Today, looking at the “oldest” (last updated 1995-09-30) page in our archive, I again found myself in a chain of thoughts that I usually try to avoid, because they are formed by the questions that are time and energy consuming to answer … and these answers are not important for anything. Pure сuriosity and avidity.

So, yesterday I looked at the page, saw the under construction sign,

and asked myself and the Internet: How old is this particular file? Was it the first ever Under Construction sign? What was the first Under Construction sign? On what page did it appear? Who did set the trend to talk about the pages as being “under construction”? What was the first page “under construction”?

Internet Archive doesn’t remember. Google doesn’t know. Tim Berners-Lee doesn’t answer.

Anybody can help? Does anybody here know somebody who knows the guy who made the first Under Construction image?
And what to do with similar questions in the future? To ask them in a blog? On Twitter? Put an ad in the Guardian or the New York Times? How to reach users who were making their pages in 1993-1995?

On the other had, as I mention above, getting answers to these questions doesn’t help to understand the web of the 90’s and didn’t bring me closer to the question that I really want to answer: What did it mean to make a webpage? Maybe even the opposite, such facts are turning history into anecdotes.

As for Under Construction idiom:

I know that it was not used on the very first CERN web page.

This screenshot comes from the book The Whole Internet, 1993. Ed Krol annotates:

It’s important to realize that the home page and everything else that’s available is not “built-in” to your browser. […] Therefore, don’t be surprised if you see text that doesn’t match our sample screen. The Web is constantly changing; that’s part of its beauty.
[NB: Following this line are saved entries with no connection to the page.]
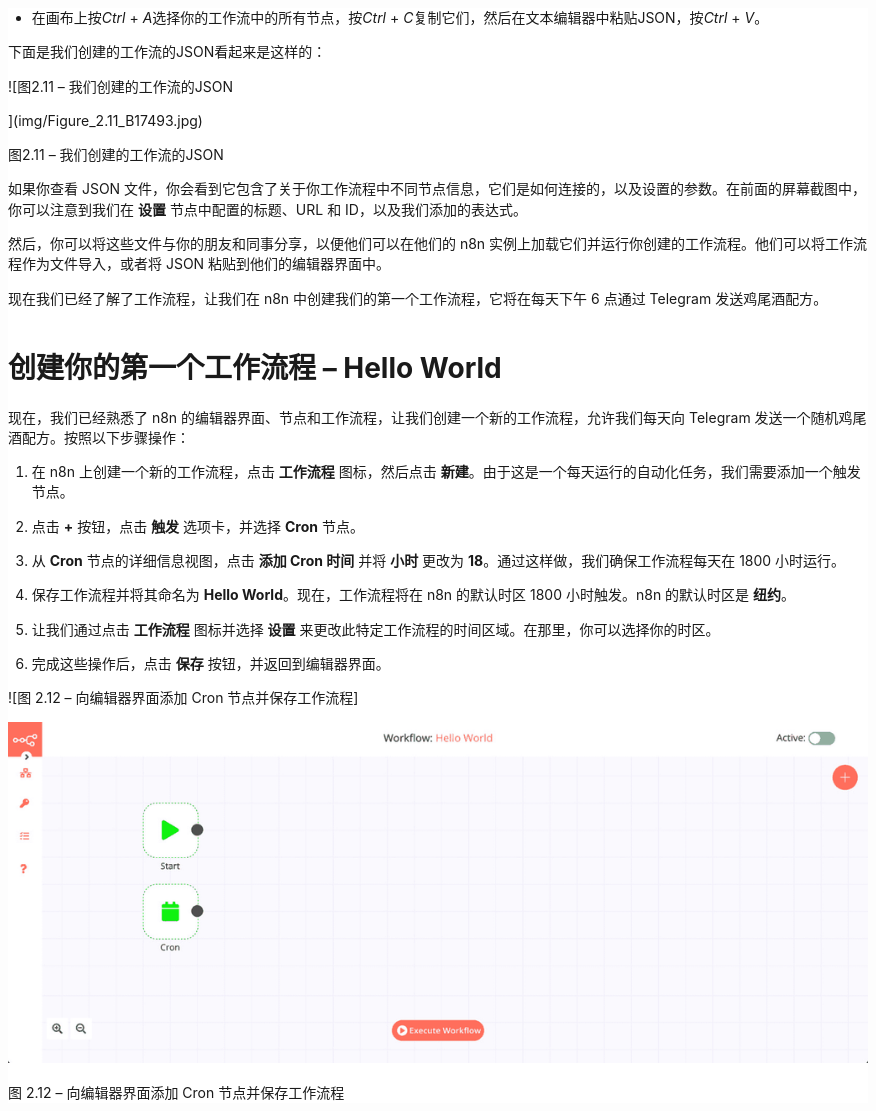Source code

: +   在画布上按*Ctrl* + *A*选择你的工作流中的所有节点，按*Ctrl* + *C*复制它们，然后在文本编辑器中粘贴JSON，按*Ctrl* + *V*。

下面是我们创建的工作流的JSON看起来是这样的：

![图2.11 – 我们创建的工作流的JSON

](img/Figure_2.11_B17493.jpg)

图2.11 – 我们创建的工作流的JSON

如果你查看 JSON 文件，你会看到它包含了关于你工作流程中不同节点信息，它们是如何连接的，以及设置的参数。在前面的屏幕截图中，你可以注意到我们在 **设置** 节点中配置的标题、URL 和 ID，以及我们添加的表达式。

然后，你可以将这些文件与你的朋友和同事分享，以便他们可以在他们的 n8n 实例上加载它们并运行你创建的工作流程。他们可以将工作流程作为文件导入，或者将 JSON 粘贴到他们的编辑器界面中。

现在我们已经了解了工作流程，让我们在 n8n 中创建我们的第一个工作流程，它将在每天下午 6 点通过 Telegram 发送鸡尾酒配方。

# 创建你的第一个工作流程 – Hello World

现在，我们已经熟悉了 n8n 的编辑器界面、节点和工作流程，让我们创建一个新的工作流程，允许我们每天向 Telegram 发送一个随机鸡尾酒配方。按照以下步骤操作：

1.  在 n8n 上创建一个新的工作流程，点击 **工作流程** 图标，然后点击 **新建**。由于这是一个每天运行的自动化任务，我们需要添加一个触发节点。

1.  点击 **+** 按钮，点击 **触发** 选项卡，并选择 **Cron** 节点。

1.  从 **Cron** 节点的详细信息视图，点击 **添加 Cron 时间** 并将 **小时** 更改为 **18**。通过这样做，我们确保工作流程每天在 1800 小时运行。

1.  保存工作流程并将其命名为 **Hello World**。现在，工作流程将在 n8n 的默认时区 1800 小时触发。n8n 的默认时区是 **纽约**。

1.  让我们通过点击 **工作流程** 图标并选择 **设置** 来更改此特定工作流程的时间区域。在那里，你可以选择你的时区。

1.  完成这些操作后，点击 **保存** 按钮，并返回到编辑器界面。

![图 2.12 – 向编辑器界面添加 Cron 节点并保存工作流程]

![img/Figure_2.12_B17493.jpg](img/Figure_2.12_B17493.jpg)

图 2.12 – 向编辑器界面添加 Cron 节点并保存工作流程
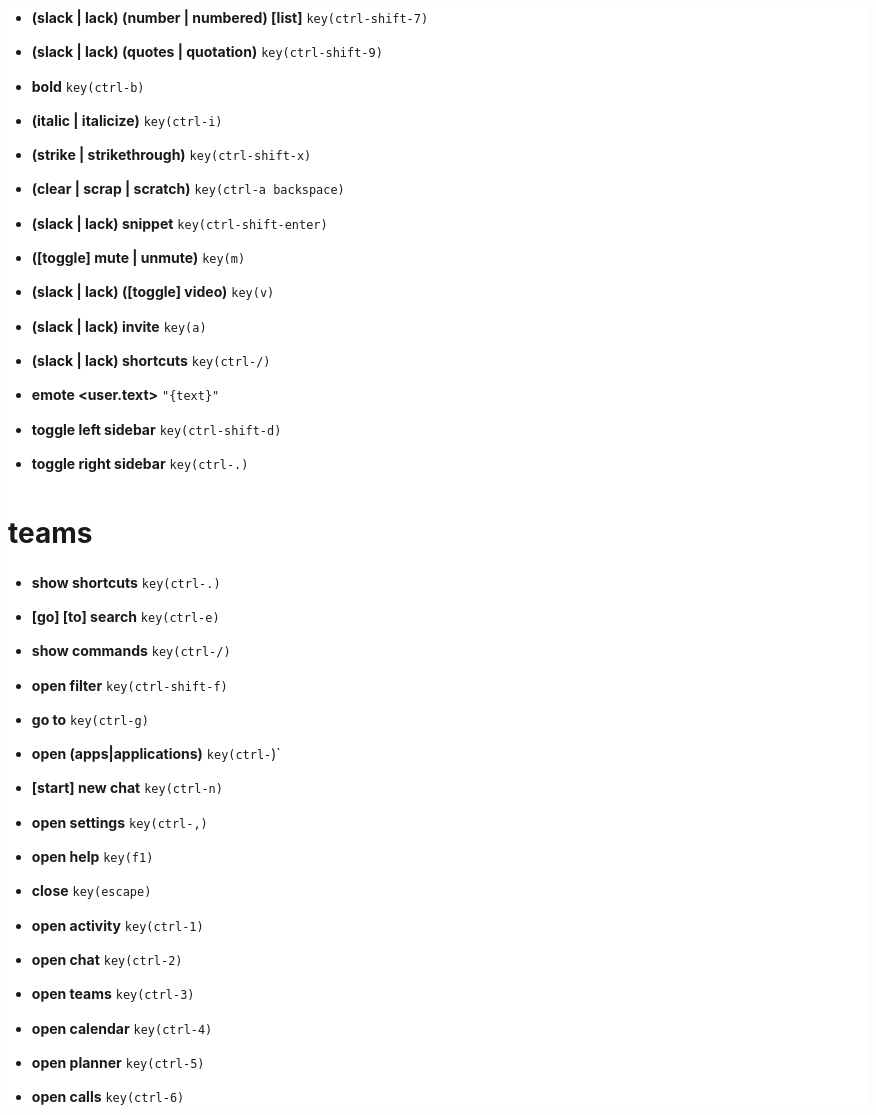  - **(slack | lack) (number | numbered) [list]**  `key(ctrl-shift-7)`

 - **(slack | lack) (quotes | quotation)**  `key(ctrl-shift-9)`

 - **bold**  `key(ctrl-b)`

 - **(italic | italicize)**  `key(ctrl-i)`

 - **(strike | strikethrough)**  `key(ctrl-shift-x)`

 - **(clear | scrap | scratch)**  `key(ctrl-a backspace)`

 - **(slack | lack) snippet**  `key(ctrl-shift-enter)`

 - **([toggle] mute | unmute)**  `key(m)`

 - **(slack | lack) ([toggle] video)**  `key(v)`

 - **(slack | lack) invite**  `key(a)`

 - **(slack | lack) shortcuts**  `key(ctrl-/)`

 - **emote <user.text>**  `"{text}"`

 - **toggle left sidebar**  `key(ctrl-shift-d)`

 - **toggle right sidebar**  `key(ctrl-.)`



#  teams


 - **show shortcuts**  `key(ctrl-.)`

 - **[go] [to] search**  `key(ctrl-e)`

 - **show commands**  `key(ctrl-/)`

 - **open filter**  `key(ctrl-shift-f)`

 - **go to**  `key(ctrl-g)`

 - **open (apps|applications)**  `key(ctrl-`)`

 - **[start] new chat**  `key(ctrl-n)`

 - **open settings**  `key(ctrl-,)`

 - **open help**  `key(f1)`

 - **close**  `key(escape)`

 - **open activity**  `key(ctrl-1)`

 - **open chat**  `key(ctrl-2)`

 - **open teams**  `key(ctrl-3)`

 - **open calendar**  `key(ctrl-4)`

 - **open planner**  `key(ctrl-5)`

 - **open calls**  `key(ctrl-6)`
But already in 1994 — if to believe the screenshots in the book Using World Wide Web, published that year — one could read on the home page of the World Bank at “This World wide web Server is under construction and there will be many changes in the immediate future as more data becomes avalable for publication.”

Encyclopedia Britannica ( at that time) also warned its visitors: “The World Wide Web database is under construction.” used a different phrase: “construction continues”.

Stanford’s WWW Virtual Library referred to their Mechanical Engineering document as being “under continuous construction”.

And this particular line was around already in September 1995.


update 10 May 14:
Jason Scott reminded me about the 5 years old the thread on Metafilter where user twoleftfeet states that in was him who made the first UC icon in 1995. It is great to know the author of glorious null and the website he comes from.